Hurricanes, groundings, containers overboard, collisions at sea, engine failure and piracy all pose risks to ships at sea as well as to the crew and cargo that they carry. The recent tragic loss of the El Fargo off the Bahamas is just one example of the potential outcome of facing up to these dangers.

A total of 33 crewmembers lost their lives and the cargo owners saw 391 containers disappear when the 224 m vessel lost power in a category 4 hurricane. This loss is not isolated and, while estimates of the actual count of containers lost at sea vary widely, cargo owners need to face the reality of this potential loss.

Niel Cowley, Trade Ocean’s Johannesburg Branch Manager, emphasises the importance of shifting perceptions away from seeing marine insurance as a “grudge payment” and understand that a sinking ship can literally sink an importer or exporter’s business.

“Some importers and exporters hold the view that marine insurance is an unnecessary expense due to the robust nature of their goods, while others believe that they have entrusted their goods to the carrier who should therefore compensate them should a loss occur,” he says.

“While it is certainly possible to experience no losses over many years on numerous shipments, the reality is that losses do occur and often cannot be recovered,” he warns explaining that many of the perils at sea are outside the control of the carriers.


Cowley adds that many cargo owners are still under the impression that the carrier or agent is accountable should damage or loss occur. “This is not the case. Carriers and agents operate under limited liability clauses in their contract of carriage,” he says explaining the context of the Bill of Lading or Air Waybill.

“It is therefore important for importers and exporters to have marine insurance in place to avoid being out of pocket should a loss occur. Insurance costs merely a fraction of replacing the cost of lost freight.”

But, as Cowley warns, adequate marine insurance cover also protects a cargo owner against any salvage costs that may arise. “In the case of General Average Events, cargo owners will be obliged to contribute towards salvage costs of all cargo on board the ship,” he stresses.

General Average Events

He says it is important to understand that in maritime law a sea journey is considered a joint venture between those who have an interest in the cargo and the carrier. “If the voyage succeeds and the vessel arrives safely then all will profit, but if the vessel sinks, all will lose,” he explains.

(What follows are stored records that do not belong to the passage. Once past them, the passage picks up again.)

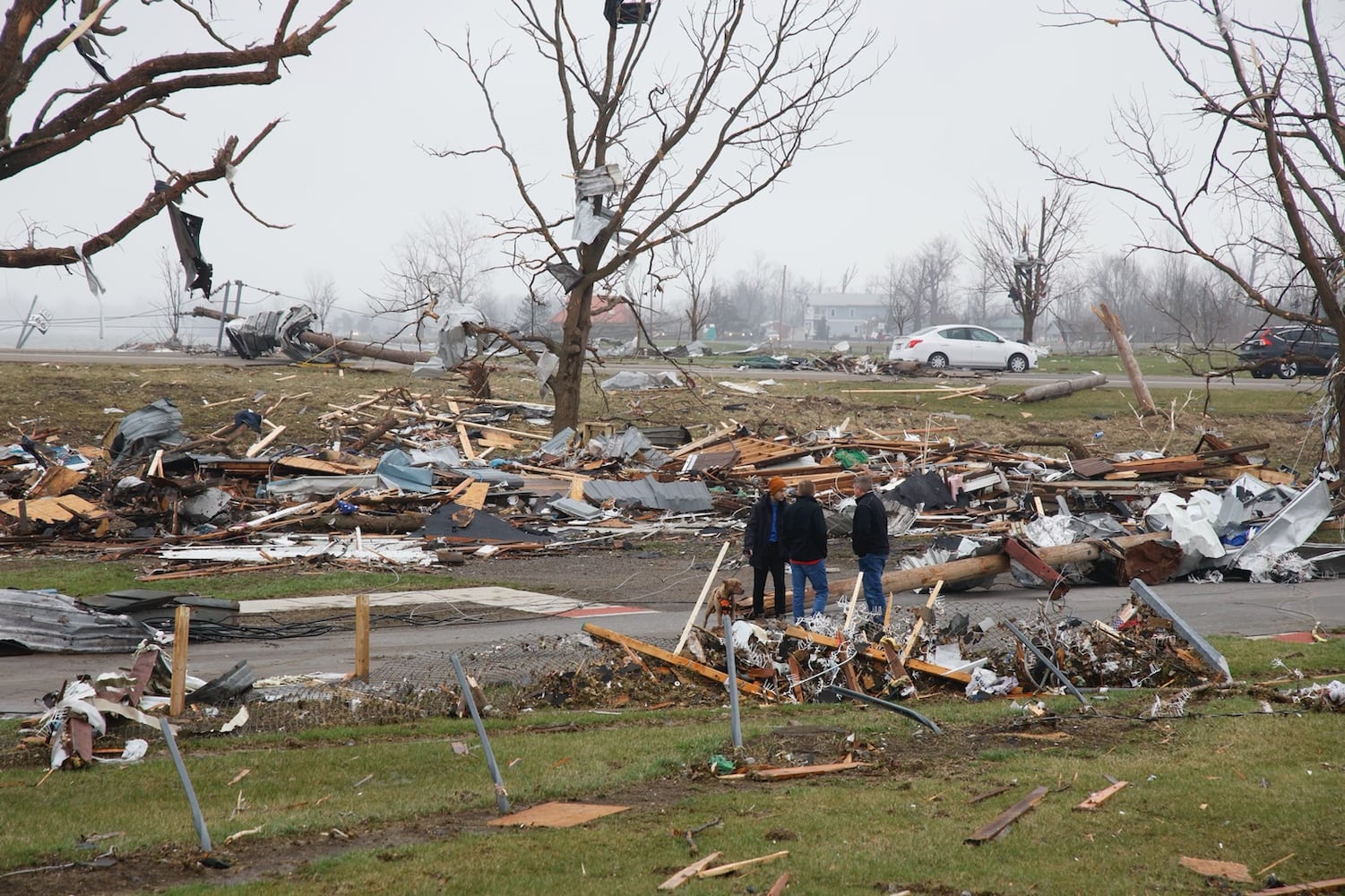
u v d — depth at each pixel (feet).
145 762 26.17
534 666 35.68
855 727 29.96
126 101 23.29
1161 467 85.40
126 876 18.95
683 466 90.43
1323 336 132.05
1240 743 27.63
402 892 18.03
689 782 25.22
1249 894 18.13
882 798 23.34
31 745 26.99
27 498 70.49
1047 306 201.57
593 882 18.49
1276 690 33.71
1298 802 22.76
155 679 32.55
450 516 72.02
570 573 60.23
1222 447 88.74
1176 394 127.34
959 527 76.13
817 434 102.17
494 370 126.21
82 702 27.25
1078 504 79.66
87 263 23.03
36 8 21.24
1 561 58.95
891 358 151.02
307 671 36.37
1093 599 52.37
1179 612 49.03
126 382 106.42
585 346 102.17
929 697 34.63
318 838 21.04
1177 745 27.81
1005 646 37.83
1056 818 21.98
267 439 91.61
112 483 75.15
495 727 30.19
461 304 97.91
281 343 128.67
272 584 55.16
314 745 28.12
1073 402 124.77
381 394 111.86
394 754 26.63
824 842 20.56
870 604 42.86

“If the cargo is intentionally sacrificed to help avoid a real threat to the vessel, the party who has suffered the loss will be compensated by the parties who have benefited from the sacrifice,” says Cowley, who explains that this compensation will be based on the value that each individual party has in relation to the value of the entire joint venture.

“A General Average Act or Action occurs when cargo is destroyed or damaged in the process of saving the venture, while a General Average Sacrifice involves the jettison of cargo for the benefit of the venture as a whole.”

Cowley highlights the stark implications of these laws: “When a General Average is declared the cargo owner will be compelled by law to contribute to the loss of any cargo and related salvage costs even if their own cargo has not been lost.”

This poses a major risk to any business as salvage costs can run into millions of dollars, which can be recovered on a pro-rata basis from all the owners of goods on board that vessel.  “It is therefore clear,” stresses Cowley, “that arranging marine insurance is not an optional extra, but a business imperative for importers and exporters.”